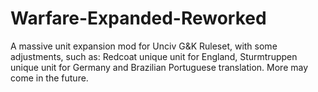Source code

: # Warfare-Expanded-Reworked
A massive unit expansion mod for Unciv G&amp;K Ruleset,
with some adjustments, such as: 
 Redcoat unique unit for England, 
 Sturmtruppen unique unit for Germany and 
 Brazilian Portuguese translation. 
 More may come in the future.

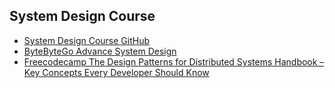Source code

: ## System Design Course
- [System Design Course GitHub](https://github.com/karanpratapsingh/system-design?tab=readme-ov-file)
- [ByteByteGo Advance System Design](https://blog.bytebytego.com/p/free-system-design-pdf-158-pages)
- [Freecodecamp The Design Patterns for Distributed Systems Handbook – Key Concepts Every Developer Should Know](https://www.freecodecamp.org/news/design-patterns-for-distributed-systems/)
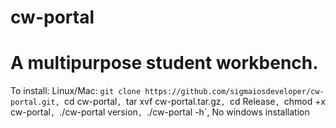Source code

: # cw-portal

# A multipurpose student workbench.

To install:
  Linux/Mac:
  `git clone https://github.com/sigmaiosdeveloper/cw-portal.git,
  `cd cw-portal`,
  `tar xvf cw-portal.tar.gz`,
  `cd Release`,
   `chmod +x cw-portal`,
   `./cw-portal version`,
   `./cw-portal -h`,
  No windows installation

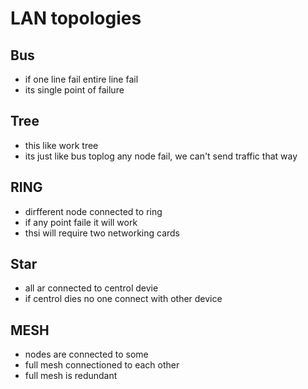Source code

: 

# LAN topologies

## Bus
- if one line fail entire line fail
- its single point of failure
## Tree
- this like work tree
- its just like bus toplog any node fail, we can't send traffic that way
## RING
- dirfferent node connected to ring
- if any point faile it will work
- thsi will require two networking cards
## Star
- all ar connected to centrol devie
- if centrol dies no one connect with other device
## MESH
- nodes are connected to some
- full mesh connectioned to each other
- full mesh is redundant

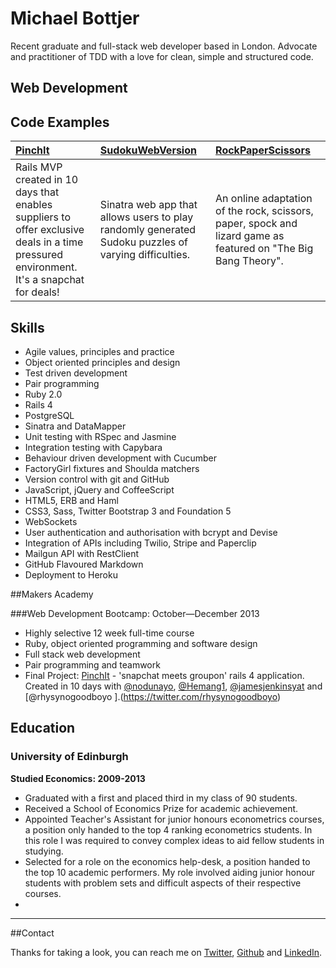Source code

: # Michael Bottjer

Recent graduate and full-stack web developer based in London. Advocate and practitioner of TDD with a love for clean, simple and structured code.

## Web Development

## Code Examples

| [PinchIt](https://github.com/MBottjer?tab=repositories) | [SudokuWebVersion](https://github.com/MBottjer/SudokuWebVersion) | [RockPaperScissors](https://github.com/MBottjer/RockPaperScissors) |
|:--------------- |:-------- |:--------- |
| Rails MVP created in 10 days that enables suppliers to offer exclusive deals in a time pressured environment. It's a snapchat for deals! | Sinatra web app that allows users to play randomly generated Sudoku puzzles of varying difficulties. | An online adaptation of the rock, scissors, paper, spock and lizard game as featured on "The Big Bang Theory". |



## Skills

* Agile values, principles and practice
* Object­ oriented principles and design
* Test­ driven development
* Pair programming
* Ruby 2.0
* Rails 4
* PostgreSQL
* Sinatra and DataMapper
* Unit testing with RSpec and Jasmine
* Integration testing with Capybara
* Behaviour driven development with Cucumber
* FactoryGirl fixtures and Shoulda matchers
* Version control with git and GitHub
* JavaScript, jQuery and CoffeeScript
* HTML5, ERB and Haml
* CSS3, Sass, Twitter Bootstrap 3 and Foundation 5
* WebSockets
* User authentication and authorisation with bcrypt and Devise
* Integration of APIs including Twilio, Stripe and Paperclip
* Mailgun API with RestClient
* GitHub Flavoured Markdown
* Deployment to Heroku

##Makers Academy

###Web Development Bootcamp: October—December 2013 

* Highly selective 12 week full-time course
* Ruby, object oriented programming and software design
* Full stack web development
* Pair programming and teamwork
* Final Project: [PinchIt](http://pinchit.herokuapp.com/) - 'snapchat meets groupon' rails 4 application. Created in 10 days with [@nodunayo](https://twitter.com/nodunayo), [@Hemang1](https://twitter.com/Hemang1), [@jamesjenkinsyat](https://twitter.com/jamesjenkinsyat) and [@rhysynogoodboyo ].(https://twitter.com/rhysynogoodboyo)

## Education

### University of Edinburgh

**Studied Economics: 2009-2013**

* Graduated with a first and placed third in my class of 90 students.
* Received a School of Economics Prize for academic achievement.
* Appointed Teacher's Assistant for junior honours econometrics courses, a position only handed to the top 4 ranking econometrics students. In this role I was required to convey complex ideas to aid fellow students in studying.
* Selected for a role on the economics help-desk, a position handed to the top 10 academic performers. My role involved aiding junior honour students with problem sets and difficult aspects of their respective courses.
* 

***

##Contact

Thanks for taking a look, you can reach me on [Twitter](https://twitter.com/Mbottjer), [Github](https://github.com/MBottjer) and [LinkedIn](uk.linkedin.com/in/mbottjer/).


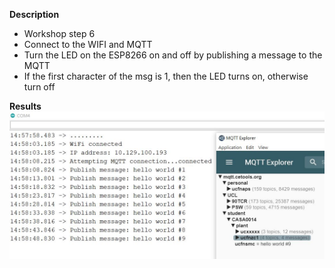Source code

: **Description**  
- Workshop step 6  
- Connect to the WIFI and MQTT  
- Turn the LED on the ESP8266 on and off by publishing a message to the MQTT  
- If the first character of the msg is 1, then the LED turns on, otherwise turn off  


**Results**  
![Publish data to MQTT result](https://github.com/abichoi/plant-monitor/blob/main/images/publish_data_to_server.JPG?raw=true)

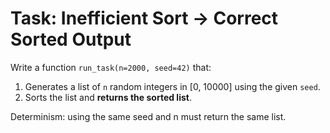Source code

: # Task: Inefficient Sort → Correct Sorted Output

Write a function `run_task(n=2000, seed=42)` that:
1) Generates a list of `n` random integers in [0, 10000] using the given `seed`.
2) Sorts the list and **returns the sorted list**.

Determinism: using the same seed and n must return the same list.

---

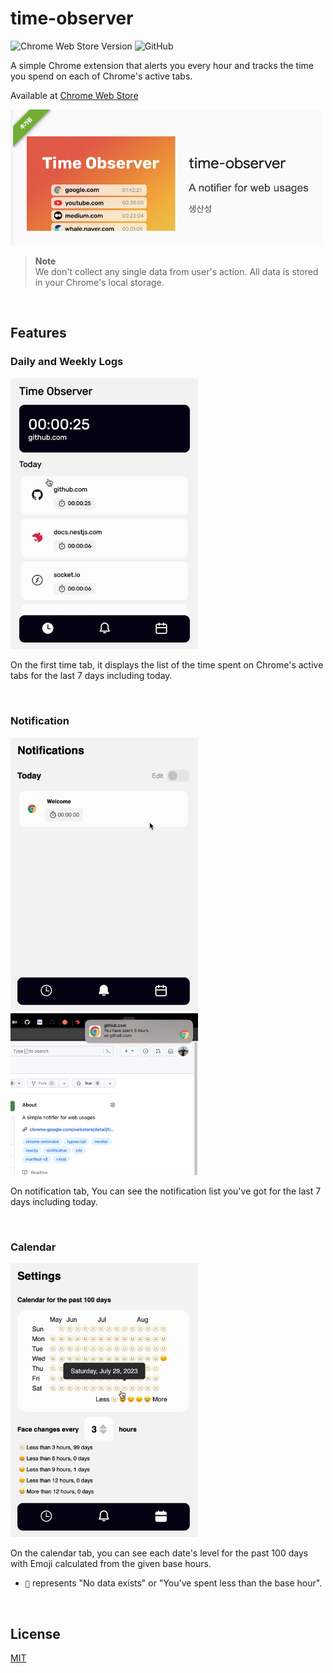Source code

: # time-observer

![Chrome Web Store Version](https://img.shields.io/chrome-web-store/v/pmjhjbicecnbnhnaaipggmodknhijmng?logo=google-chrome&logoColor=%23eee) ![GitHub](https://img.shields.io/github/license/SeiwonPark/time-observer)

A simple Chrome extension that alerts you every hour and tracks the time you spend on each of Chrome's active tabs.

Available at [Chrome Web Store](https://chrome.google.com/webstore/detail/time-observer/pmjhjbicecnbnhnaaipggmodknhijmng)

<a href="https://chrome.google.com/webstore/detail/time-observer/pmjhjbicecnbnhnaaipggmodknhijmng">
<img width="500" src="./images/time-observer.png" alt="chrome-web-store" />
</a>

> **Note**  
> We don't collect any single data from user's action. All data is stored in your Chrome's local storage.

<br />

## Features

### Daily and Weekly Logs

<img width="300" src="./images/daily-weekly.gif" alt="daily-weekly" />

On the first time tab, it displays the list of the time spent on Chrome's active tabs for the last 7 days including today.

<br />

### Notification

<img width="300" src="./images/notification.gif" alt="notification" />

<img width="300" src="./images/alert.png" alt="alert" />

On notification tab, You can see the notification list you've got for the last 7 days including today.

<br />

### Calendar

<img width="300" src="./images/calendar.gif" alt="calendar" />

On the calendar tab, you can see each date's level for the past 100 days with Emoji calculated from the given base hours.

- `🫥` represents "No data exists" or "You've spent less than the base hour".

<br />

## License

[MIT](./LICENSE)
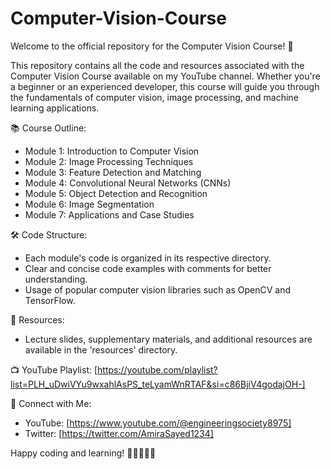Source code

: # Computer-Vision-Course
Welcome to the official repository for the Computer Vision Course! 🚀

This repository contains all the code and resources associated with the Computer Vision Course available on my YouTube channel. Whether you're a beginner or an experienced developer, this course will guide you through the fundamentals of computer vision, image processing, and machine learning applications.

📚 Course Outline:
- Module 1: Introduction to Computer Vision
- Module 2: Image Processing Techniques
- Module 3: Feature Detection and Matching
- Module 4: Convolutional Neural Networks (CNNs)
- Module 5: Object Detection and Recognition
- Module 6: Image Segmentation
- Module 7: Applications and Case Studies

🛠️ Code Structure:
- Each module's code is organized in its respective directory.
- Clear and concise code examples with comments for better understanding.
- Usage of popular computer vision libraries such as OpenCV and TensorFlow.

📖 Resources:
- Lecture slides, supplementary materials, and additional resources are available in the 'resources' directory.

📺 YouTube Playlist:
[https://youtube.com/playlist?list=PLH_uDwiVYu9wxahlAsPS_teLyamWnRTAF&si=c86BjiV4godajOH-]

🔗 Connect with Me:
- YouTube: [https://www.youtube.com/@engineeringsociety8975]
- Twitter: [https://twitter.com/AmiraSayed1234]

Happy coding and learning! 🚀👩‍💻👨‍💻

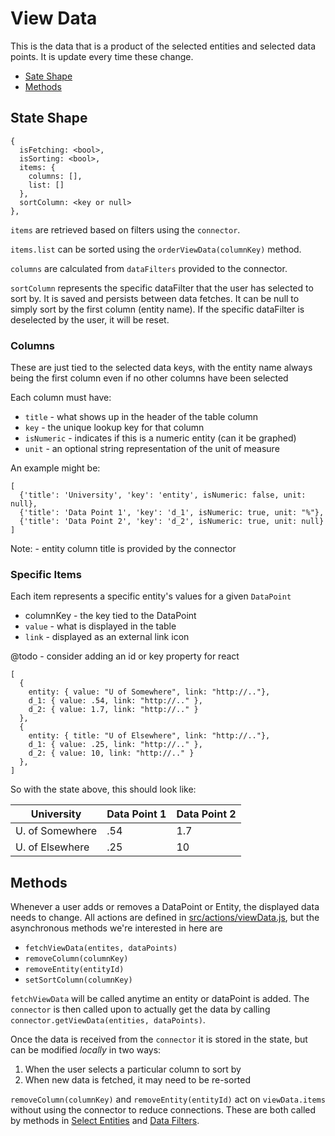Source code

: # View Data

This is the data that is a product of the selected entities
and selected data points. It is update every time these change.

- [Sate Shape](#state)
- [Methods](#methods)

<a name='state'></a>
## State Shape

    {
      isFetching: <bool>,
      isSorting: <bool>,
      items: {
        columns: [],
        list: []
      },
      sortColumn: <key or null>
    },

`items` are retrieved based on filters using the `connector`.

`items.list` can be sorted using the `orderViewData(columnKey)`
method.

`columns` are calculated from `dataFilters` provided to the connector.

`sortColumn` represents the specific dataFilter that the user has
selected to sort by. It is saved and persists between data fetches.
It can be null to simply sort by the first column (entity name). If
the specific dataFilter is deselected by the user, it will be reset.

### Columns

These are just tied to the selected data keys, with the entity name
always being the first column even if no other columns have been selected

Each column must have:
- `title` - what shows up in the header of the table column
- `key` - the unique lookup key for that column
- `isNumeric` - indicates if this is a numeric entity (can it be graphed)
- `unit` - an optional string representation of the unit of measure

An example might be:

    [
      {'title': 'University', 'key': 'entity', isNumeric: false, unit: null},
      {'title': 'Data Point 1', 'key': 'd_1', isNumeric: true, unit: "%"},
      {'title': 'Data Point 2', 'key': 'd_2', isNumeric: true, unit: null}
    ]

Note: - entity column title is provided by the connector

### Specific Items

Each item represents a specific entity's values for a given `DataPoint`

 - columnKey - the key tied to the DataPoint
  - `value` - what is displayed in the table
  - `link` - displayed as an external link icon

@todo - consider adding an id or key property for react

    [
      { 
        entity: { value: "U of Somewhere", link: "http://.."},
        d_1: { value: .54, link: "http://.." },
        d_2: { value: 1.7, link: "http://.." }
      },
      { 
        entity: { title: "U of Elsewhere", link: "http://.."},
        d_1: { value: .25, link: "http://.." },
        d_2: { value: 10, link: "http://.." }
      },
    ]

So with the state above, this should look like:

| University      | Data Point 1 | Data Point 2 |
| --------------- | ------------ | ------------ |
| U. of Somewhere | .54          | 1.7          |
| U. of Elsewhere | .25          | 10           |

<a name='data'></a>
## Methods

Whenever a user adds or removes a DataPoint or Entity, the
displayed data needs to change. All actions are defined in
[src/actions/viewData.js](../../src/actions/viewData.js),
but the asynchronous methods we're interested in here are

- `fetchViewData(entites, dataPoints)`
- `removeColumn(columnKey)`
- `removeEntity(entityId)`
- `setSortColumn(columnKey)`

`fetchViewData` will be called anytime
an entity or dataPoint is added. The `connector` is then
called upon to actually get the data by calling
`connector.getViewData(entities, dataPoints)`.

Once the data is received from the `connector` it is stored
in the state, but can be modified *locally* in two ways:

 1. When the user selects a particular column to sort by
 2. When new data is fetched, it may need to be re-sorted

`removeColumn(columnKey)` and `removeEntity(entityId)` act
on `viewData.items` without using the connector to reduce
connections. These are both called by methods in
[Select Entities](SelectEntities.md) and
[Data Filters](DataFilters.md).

**TASK OBJECTIVE**
Copy back the listing above exactly, but only from the line with "<a name='state'></a>" through the line with "external link icon", both ends included.

**TASK RESULT**
<a name='state'></a>
## State Shape

    {
      isFetching: <bool>,
      isSorting: <bool>,
      items: {
        columns: [],
        list: []
      },
      sortColumn: <key or null>
    },

`items` are retrieved based on filters using the `connector`.

`items.list` can be sorted using the `orderViewData(columnKey)`
method.

`columns` are calculated from `dataFilters` provided to the connector.

`sortColumn` represents the specific dataFilter that the user has
selected to sort by. It is saved and persists between data fetches.
It can be null to simply sort by the first column (entity name). If
the specific dataFilter is deselected by the user, it will be reset.

### Columns

These are just tied to the selected data keys, with the entity name
always being the first column even if no other columns have been selected

Each column must have:
- `title` - what shows up in the header of the table column
- `key` - the unique lookup key for that column
- `isNumeric` - indicates if this is a numeric entity (can it be graphed)
- `unit` - an optional string representation of the unit of measure

An example might be:

    [
      {'title': 'University', 'key': 'entity', isNumeric: false, unit: null},
      {'title': 'Data Point 1', 'key': 'd_1', isNumeric: true, unit: "%"},
      {'title': 'Data Point 2', 'key': 'd_2', isNumeric: true, unit: null}
    ]

Note: - entity column title is provided by the connector

### Specific Items

Each item represents a specific entity's values for a given `DataPoint`

 - columnKey - the key tied to the DataPoint
  - `value` - what is displayed in the table
  - `link` - displayed as an external link icon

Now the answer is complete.